▶ **PAGE TEXT**:
+---+
District Court of Appeal of Florida, Second District
Jul 17, 2002
822 So. 2d 524 (Fla. Dist. Ct. App. 2002)

Summary

holding that allegation of affirmative misadvice that refusal to plead would subject defendant to commitment under Involuntary Civil Commitment of Sexually Violent Predators Act stated facially sufficient claim

Summary of this case from Smith v. State

Opinion

No. 2D02-963.

July 17, 2002.

Appeal from the Circuit Court, Hillsborough County, Jack Espinosa Jr., J.


Bobby Lee Walkup appeals the summary denial of his motion for postconviction relief filed pursuant to Florida Rule of Criminal Procedure 3.850. Walkup raised three claims in his motion. We affirm the first two claims without comment but reverse and remand for an evidentiary hearing on the third claim.
+---+
▶ **DATA SECTION**:
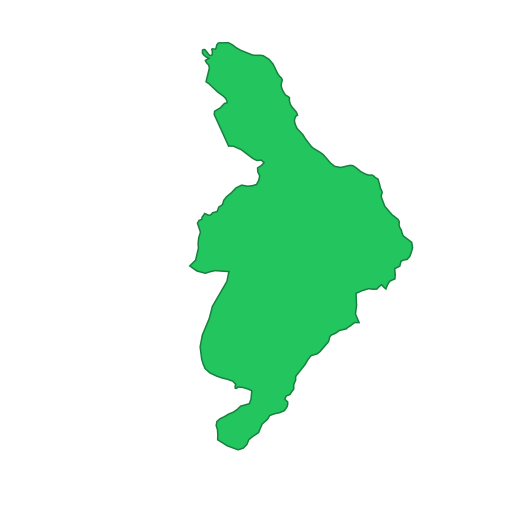 the Province of Vientiane, rotated 116°
{"feature_id": "LAO-3284", "entity_name": "Vientiane", "entity_type": "Province", "adm_level": 1, "iso_a3": "LAO", "parent_name": "Laos", "parent_adm1": "", "projection": "natural_earth1", "projection_center": [102.396, 18.611], "detail": "fine", "context": "isolated", "style": "filled", "palette": "green", "viewbox_px": 512, "rotation_deg": 116, "n_neighbors": 0, "source": "natural_earth", "source_scale": "10m", "svg_char_len": 3222}
<svg xmlns="http://www.w3.org/2000/svg" viewBox="0 0 512 512"><g transform="rotate(116 256 256)"><path d="M169.3,328.7L147.1,355.6L144.1,356.7L138.4,353.0L132.6,351.2L131.3,349.3L130.3,349.3L127.9,351.9L126.7,355.1L125.4,362.4L121.8,373.8L121.3,377.3L107.6,380.3L105.2,382.1L103.9,385.4L102.4,387.3L99.0,384.9L99.0,387.6L98.6,389.8L98.0,391.7L97.0,393.2L94.3,394.4L94.2,394.3L94.0,394.0L93.0,393.2L93.0,392.1L95.6,386.8L96.0,385.5L95.1,383.7L93.1,384.0L91.0,385.2L89.9,386.2L88.9,386.2L88.2,383.6L86.9,383.0L83.4,383.8L81.2,383.3L80.2,382.0L79.5,380.3L76.4,374.4L76.5,369.9L77.5,365.1L77.8,359.9L76.9,347.5L76.3,345.4L73.6,339.9L72.8,337.5L73.5,330.5L76.0,324.8L82.9,316.0L84.2,313.4L84.9,311.1L86.3,309.5L89.5,308.9L92.1,308.0L94.6,305.6L96.7,302.9L98.2,300.5L98.5,298.9L98.6,296.9L99.1,295.3L101.4,294.3L104.6,291.7L106.3,289.0L109.0,282.7L111.2,280.4L112.8,281.4L114.6,281.5L116.5,281.1L118.2,280.4L121.5,277.4L121.8,276.8L123.4,275.0L126.5,266.8L128.8,263.4L133.4,254.2L134.1,250.9L134.7,243.7L135.4,240.0L139.8,229.7L140.9,224.5L139.3,218.7L133.2,211.1L132.3,208.5L132.7,205.3L134.2,198.8L134.4,194.8L134.1,191.2L133.7,189.6L132.9,188.3L132.3,186.8L132.6,185.0L133.2,183.0L133.4,180.0L137.6,176.2L140.7,173.7L142.0,171.9L143.4,170.5L147.7,169.6L154.9,162.0L159.3,151.7L160.8,144.5L162.4,142.2L165.3,141.1L167.3,139.4L168.8,137.0L171.2,134.9L173.3,132.6L175.5,122.0L179.9,118.9L185.2,117.9L189.1,117.6L192.8,118.7L194.8,121.3L197.1,123.4L202.1,122.3L206.6,125.8L211.5,122.8L215.7,121.1L217.8,123.0L220.3,124.8L224.5,125.2L228.7,124.8L227.9,127.8L226.7,130.5L229.8,132.0L232.8,132.9L234.6,136.4L235.9,140.3L240.6,145.4L245.7,149.7L256.4,143.9L264.5,141.2L270.7,134.1L272.6,138.2L277.7,140.7L280.0,142.3L281.8,142.8L286.3,148.3L290.5,150.6L294.0,153.6L296.3,154.3L298.6,153.7L301.4,153.3L314.0,156.6L317.1,158.1L321.5,162.9L326.6,163.9L332.0,164.3L346.6,167.5L348.4,166.9L349.9,166.0L355.0,165.7L359.1,163.7L362.3,164.4L365.5,164.7L368.5,167.4L372.1,167.4L373.2,163.6L375.5,162.4L378.0,162.0L382.5,162.7L386.3,165.9L389.7,170.2L393.3,173.7L397.8,174.1L404.3,176.8L413.7,176.3L419.6,179.8L424.1,181.9L429.6,181.6L434.3,183.2L438.0,187.1L439.2,198.3L438.0,209.9L433.4,212.0L429.0,214.5L425.8,217.5L421.8,218.6L417.9,216.9L414.4,214.1L410.2,211.4L406.4,208.0L402.2,205.6L397.7,204.0L391.7,197.3L386.9,197.7L379.0,200.7L379.1,205.1L379.9,210.2L381.7,214.9L383.4,215.3L384.0,216.6L382.4,217.7L380.2,217.9L378.7,222.0L379.3,227.5L380.5,233.0L381.2,238.7L381.3,246.1L379.6,252.3L376.3,256.1L372.4,259.7L362.1,266.4L350.5,269.6L332.8,270.6L320.4,273.1L291.6,271.0L281.9,273.5L287.1,286.4L290.3,290.4L293.7,293.9L295.4,302.5L294.0,311.2L286.2,308.5L274.2,311.2L270.2,313.5L264.7,315.5L258.9,316.4L252.2,323.0L249.0,322.8L246.9,320.8L244.8,321.5L240.8,320.7L240.4,320.9L240.2,320.1L240.2,317.2L239.5,315.1L237.9,314.4L236.2,314.0L235.5,313.2L233.0,310.4L228.2,310.9L226.2,309.5L224.3,308.7L220.1,309.4L215.8,308.5L209.8,305.8L203.5,303.8L198.6,300.0L197.0,294.2L194.5,290.2L191.5,286.9L186.9,286.7L182.4,287.8L179.5,291.3L176.2,293.2L172.2,290.8L168.6,289.7L167.5,293.3L169.8,297.2L169.7,301.9L166.9,315.8L167.2,324.6L168.0,326.2L168.6,327.8L169.3,328.7L169.3,328.7Z" fill="#22c55e" stroke="#15803d" stroke-width="1.5"/></g></svg>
+---+
▶ **WORK TO COMPLETE**:
1. According to the court opinion, which county's circuit court did the appeal come from?
2. Update the court opinion, everything from "Bobby Lee Walkup" down to "the third claim.", so that "motion" reads "petition" wherever it appears.
3. Write what comes next in the court opinion, picking up after its final sentence.

▶ **THE RESPONSES**:
1. Hillsborough County

2.
Bobby Lee Walkup appeals the summary denial of his petition for postconviction relief filed pursuant to Florida Rule of Criminal Procedure 3.850. Walkup raised three claims in his petition. We affirm the first two claims without comment but reverse and remand for an evidentiary hearing on the third claim.

3.
[1, 2] Walkup entered a plea of guilty to the lesser charge of attempted capital sexual battery and to committing a lewd and lascivious act on a child. Pursuant to the plea agreement, he was sentenced to concurrent thirteen-year prison sentences on the two charges, followed by ten years of probation on attempted capital sexual battery. Walkup alleged that his plea was involuntary. He claimed that because of misadvice from trial counsel, he believed his refusal to plead would subject him to commitment under the Involuntary Civil Commitment of Sexually Violent Predators Act in sections 394.910—931, Florida Statutes (1999). In actuality, Walkup's plea itself can subject him to commitment under this act. Generally, "[a]ffirmative misadvice about even a collateral consequence of a plea constitutes ineffective assistance of counsel and provides a basis on which to withdraw the plea." Roberti v. State, 782 So.2d 919, 920 (Fla. 2d DCA 2001) (ordering an evidentiary hearing in a rule 3.850 proceeding when defendant alleged affirmative misadvice regarding the Involuntary Civil Commitment of Sexually Violent Predators Act). Walkup has made a facially sufficient claim.

The trial court denied the claim, but we have examined the attachments to the trial court's order and disagree that they conclusively refute Walkup's allegation. We reverse the trial court's denial of this claim and remand for an evidentiary hearing. To prevail at that hearing, Walkup "must demonstrate that counsel affirmatively misadvised him and that he would not have pleaded had he been properly advised." Roberti 782 So.2d at 920. We note that the relief sought by Walkup may not be exactly what he wants since he may face charges that could bring a life sentence.

Affirmed in part, reversed in part, and remanded.

FULMER and COVINGTON, JJ., Concur.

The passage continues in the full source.